Population-wide outcomes such as abundance, reproductive output, or mean survival can be stabilized by non-synchronous variation in the performance of individuals or subpopulations. Such "portfolio effects" have been increasingly documented at the scale of subpopulations and are thought to play an important role in generating stability of population phenomena in the face of environmental variation. However, few studies quantify the strength and origin of portfolio effects at the finer scale of individuals. We used 16 yr of fruit production and climate data for an alpine plant to dissect the scale of portfolio effects in reproduction, as well as the contribution of individual traits including size and flowering time in driving reproductive output. Asynchrony in reproductive success substantially reduces variation in population-level reproductive output, with approximately one-fourth of this stabilizing effect arising from individual differences, mostly not those characterized by measured traits, and approximately three-fourths from asynchrony across subpopulations. These results emphasize the different scales and causes of portfolio effects. The decomposition for portfolio effects we provide can facilitate similar breakdowns of the strength and causes of these effects in other systems.

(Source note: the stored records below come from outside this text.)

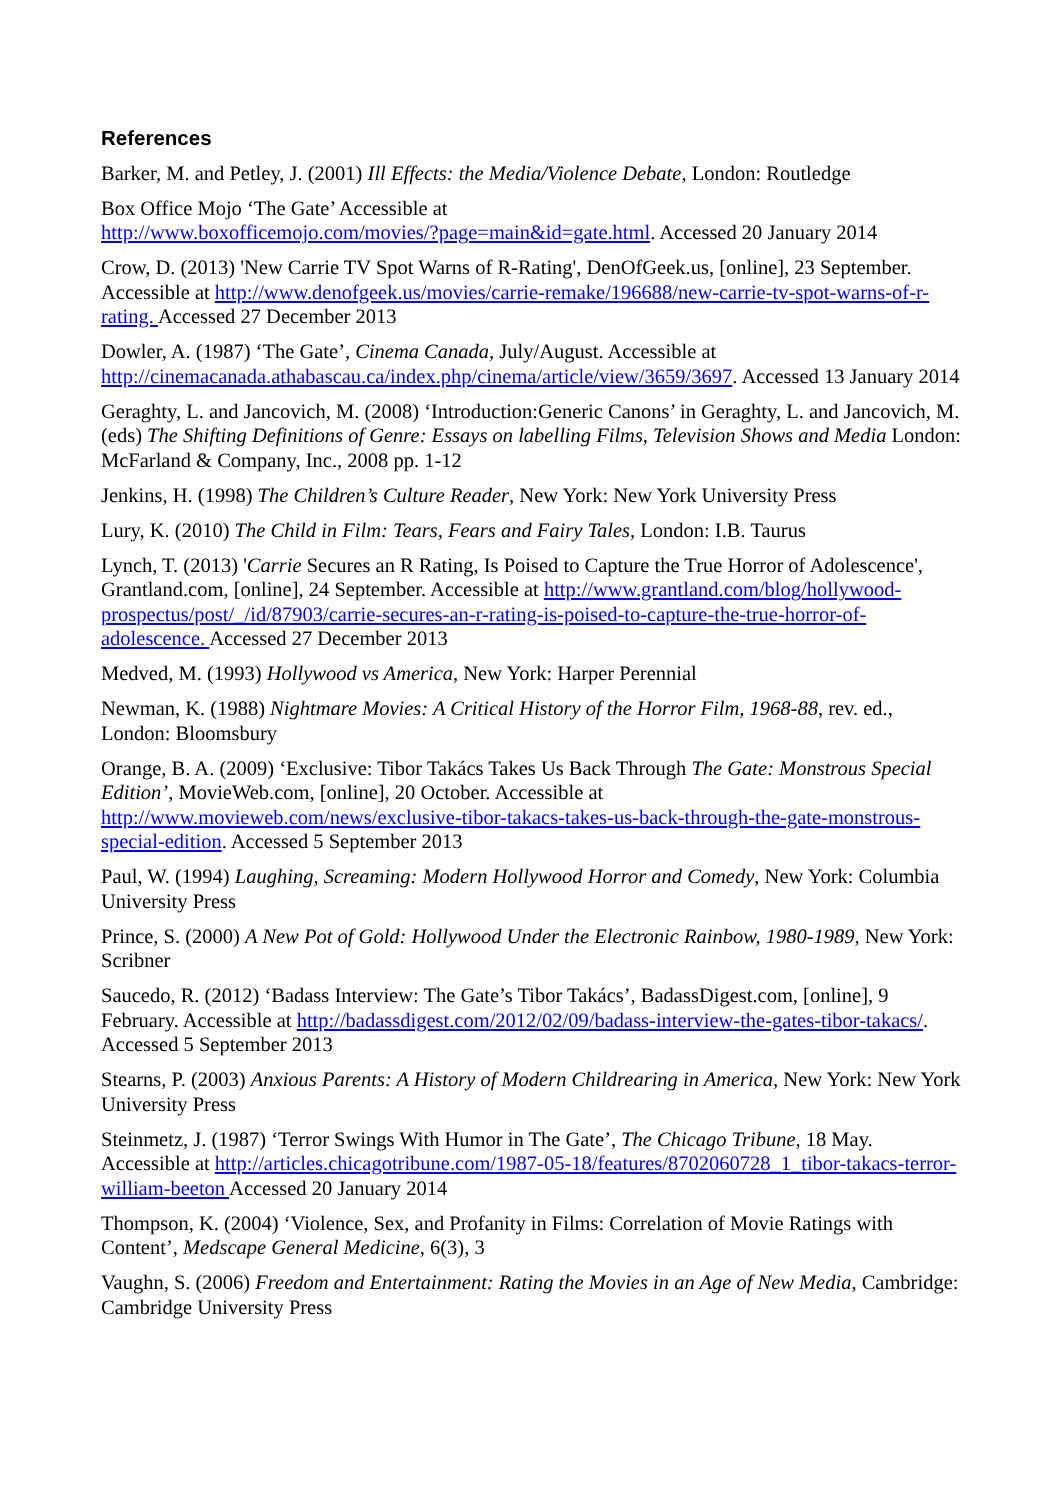References
Barker, M. and Petley, J. (2001) Ill Effects: the Media/Violence Debate, London: Routledge
Box Office Mojo ‘The Gate’ Accessible at
http://www.boxofficemojo.com/movies/?page=main&id=gate.html. Accessed 20 January 2014
Crow, D. (2013) 'New Carrie TV Spot Warns of R-Rating', DenOfGeek.us, [online], 23 September. Accessible at http://www.denofgeek.us/movies/carrie-remake/196688/new-carrie-tv-spot-warns-of-r-rating. Accessed 27 December 2013
Dowler, A. (1987) ‘The Gate’, Cinema Canada, July/August. Accessible at http://cinemacanada.athabascau.ca/index.php/cinema/article/view/3659/3697. Accessed 13 January 2014
Geraghty, L. and Jancovich, M. (2008) ‘Introduction:Generic Canons’ in Geraghty, L. and Jancovich, M. (eds) The Shifting Definitions of Genre: Essays on labelling Films, Television Shows and Media London: McFarland & Company, Inc., 2008 pp. 1-12
Jenkins, H. (1998) The Children’s Culture Reader, New York: New York University Press
Lury, K. (2010) The Child in Film: Tears, Fears and Fairy Tales, London: I.B. Taurus
Lynch, T. (2013) 'Carrie Secures an R Rating, Is Poised to Capture the True Horror of Adolescence', Grantland.com, [online], 24 September. Accessible at http://www.grantland.com/blog/hollywood-prospectus/post/_/id/87903/carrie-secures-an-r-rating-is-poised-to-capture-the-true-horror-of-adolescence. Accessed 27 December 2013
Medved, M. (1993) Hollywood vs America, New York: Harper Perennial
Newman, K. (1988) Nightmare Movies: A Critical History of the Horror Film, 1968-88, rev. ed., London: Bloomsbury
Orange, B. A. (2009) ‘Exclusive: Tibor Takács Takes Us Back Through The Gate: Monstrous Special Edition’, MovieWeb.com, [online], 20 October. Accessible at http://www.movieweb.com/news/exclusive-tibor-takacs-takes-us-back-through-the-gate-monstrous-special-edition. Accessed 5 September 2013
Paul, W. (1994) Laughing, Screaming: Modern Hollywood Horror and Comedy, New York: Columbia University Press
Prince, S. (2000) A New Pot of Gold: Hollywood Under the Electronic Rainbow, 1980-1989, New York: Scribner
Saucedo, R. (2012) ‘Badass Interview: The Gate’s Tibor Takács’, BadassDigest.com, [online], 9 February. Accessible at http://badassdigest.com/2012/02/09/badass-interview-the-gates-tibor-takacs/. Accessed 5 September 2013
Stearns, P. (2003) Anxious Parents: A History of Modern Childrearing in America, New York: New York University Press
Steinmetz, J. (1987) ‘Terror Swings With Humor in The Gate’, The Chicago Tribune, 18 May. Accessible at http://articles.chicagotribune.com/1987-05-18/features/8702060728_1_tibor-takacs-terror-william-beeton Accessed 20 January 2014
Thompson, K. (2004) ‘Violence, Sex, and Profanity in Films: Correlation of Movie Ratings with Content’, Medscape General Medicine, 6(3), 3
Vaughn, S. (2006) Freedom and Entertainment: Rating the Movies in an Age of New Media, Cambridge: Cambridge University Press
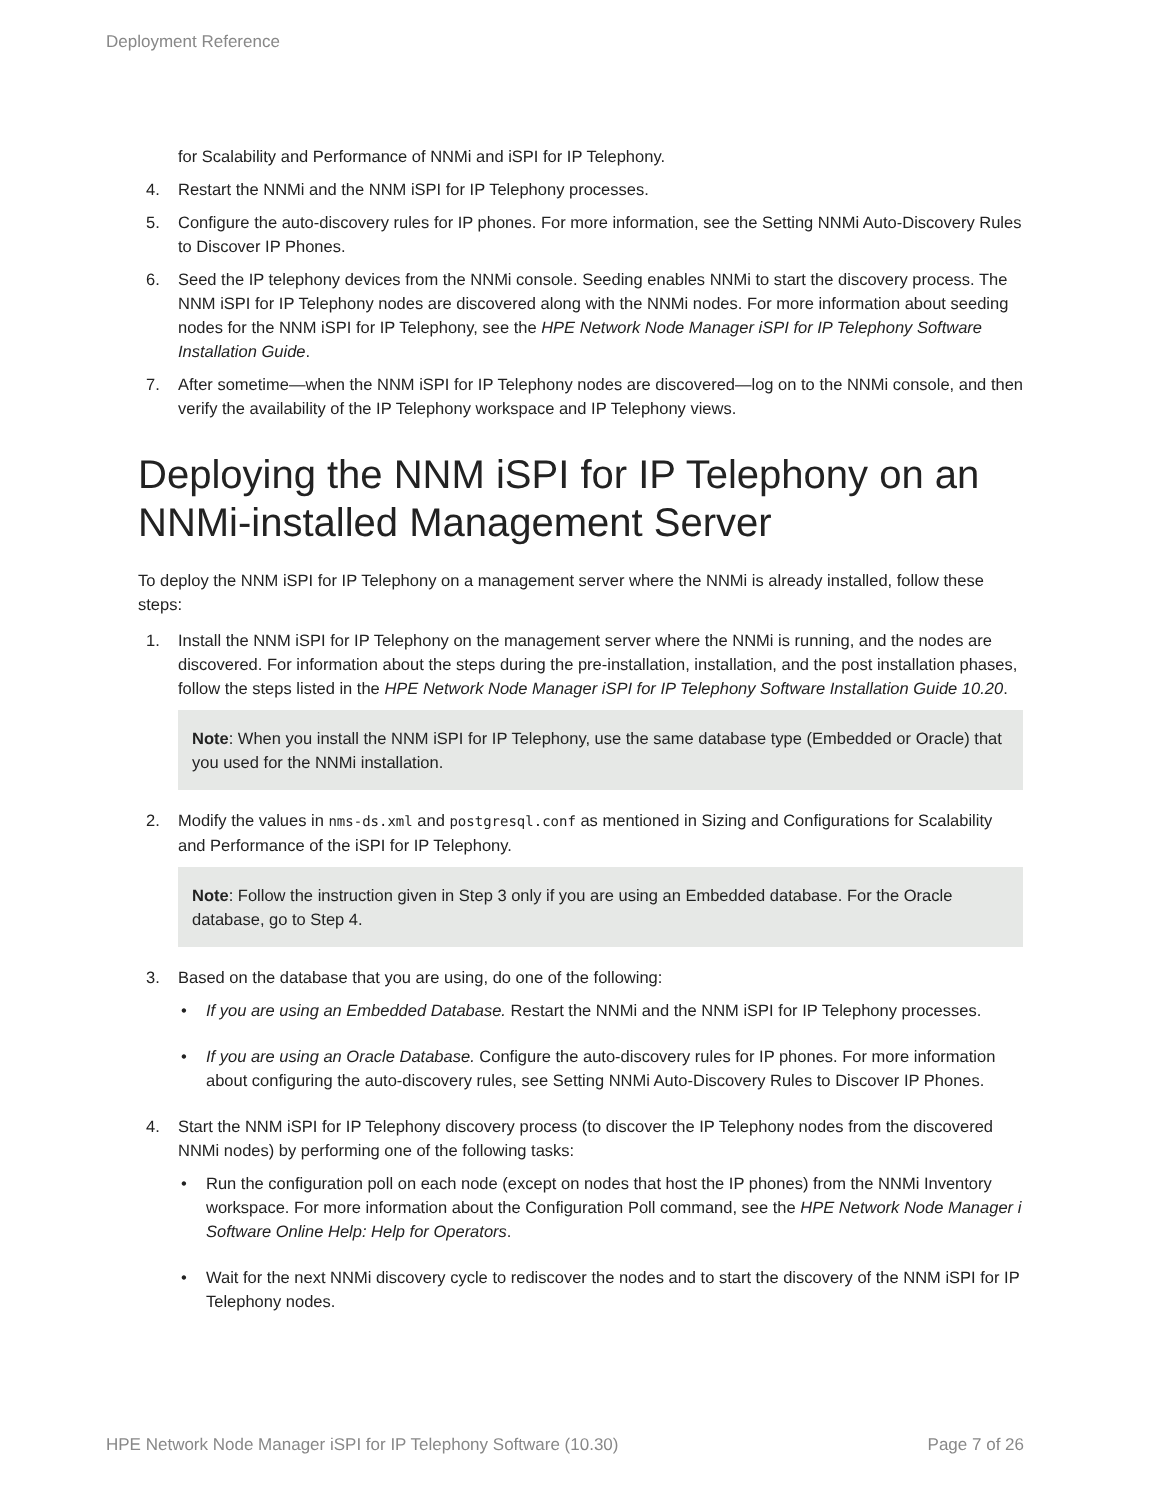Deployment Reference
for Scalability and Performance of NNMi and iSPI for IP Telephony.
4. Restart the NNMi and the NNM iSPI for IP Telephony processes.
5. Configure the auto-discovery rules for IP phones. For more information, see the Setting NNMi Auto-Discovery Rules to Discover IP Phones.
6. Seed the IP telephony devices from the NNMi console. Seeding enables NNMi to start the discovery process. The NNM iSPI for IP Telephony nodes are discovered along with the NNMi nodes. For more information about seeding nodes for the NNM iSPI for IP Telephony, see the HPE Network Node Manager iSPI for IP Telephony Software Installation Guide.
7. After sometime—when the NNM iSPI for IP Telephony nodes are discovered—log on to the NNMi console, and then verify the availability of the IP Telephony workspace and IP Telephony views.
Deploying the NNM iSPI for IP Telephony on an NNMi-installed Management Server
To deploy the NNM iSPI for IP Telephony on a management server where the NNMi is already installed, follow these steps:
1. Install the NNM iSPI for IP Telephony on the management server where the NNMi is running, and the nodes are discovered. For information about the steps during the pre-installation, installation, and the post installation phases, follow the steps listed in the HPE Network Node Manager iSPI for IP Telephony Software Installation Guide 10.20.
Note: When you install the NNM iSPI for IP Telephony, use the same database type (Embedded or Oracle) that you used for the NNMi installation.
2. Modify the values in nms-ds.xml and postgresql.conf as mentioned in Sizing and Configurations for Scalability and Performance of the iSPI for IP Telephony.
Note: Follow the instruction given in Step 3 only if you are using an Embedded database. For the Oracle database, go to Step 4.
3. Based on the database that you are using, do one of the following:
• If you are using an Embedded Database. Restart the NNMi and the NNM iSPI for IP Telephony processes.
• If you are using an Oracle Database. Configure the auto-discovery rules for IP phones. For more information about configuring the auto-discovery rules, see Setting NNMi Auto-Discovery Rules to Discover IP Phones.
4. Start the NNM iSPI for IP Telephony discovery process (to discover the IP Telephony nodes from the discovered NNMi nodes) by performing one of the following tasks:
• Run the configuration poll on each node (except on nodes that host the IP phones) from the NNMi Inventory workspace. For more information about the Configuration Poll command, see the HPE Network Node Manager i Software Online Help: Help for Operators.
• Wait for the next NNMi discovery cycle to rediscover the nodes and to start the discovery of the NNM iSPI for IP Telephony nodes.
HPE Network Node Manager iSPI for IP Telephony Software (10.30) Page 7 of 26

人口的广泛结果,如丰度、生殖输出或平均存活,可以通过个体或亚种群表现的非同步变化来稳定。这种“投资组合效应”在亚种群规模上得到了越来越多的记录,被认为在面对环境变化时对产生种群现象的稳定性起着重要作用。然而,很少有研究在个体更精细的尺度上量化投资组合效应的强度和来源。我们使用了 16 年的高山植物的果实产量和气候数据,来剖析繁殖中的投资组合效应的规模,以及包括大小和开花时间在内的个体特征在驱动生殖输出方面的贡献。生殖成功的异步性大大降低了种群水平生殖输出的变异性,其中约四分之一的稳定作用来自个体差异,主要不是那些由测量特征来区分的个体差异,而大约四分之三的稳定作用来自亚种群间的异步性。这些结果强调了投资组合效应的不同尺度和原因。我们提供的投资组合效应分解可以促进在其他系统中对这些效应的强度和原因进行类似的细分。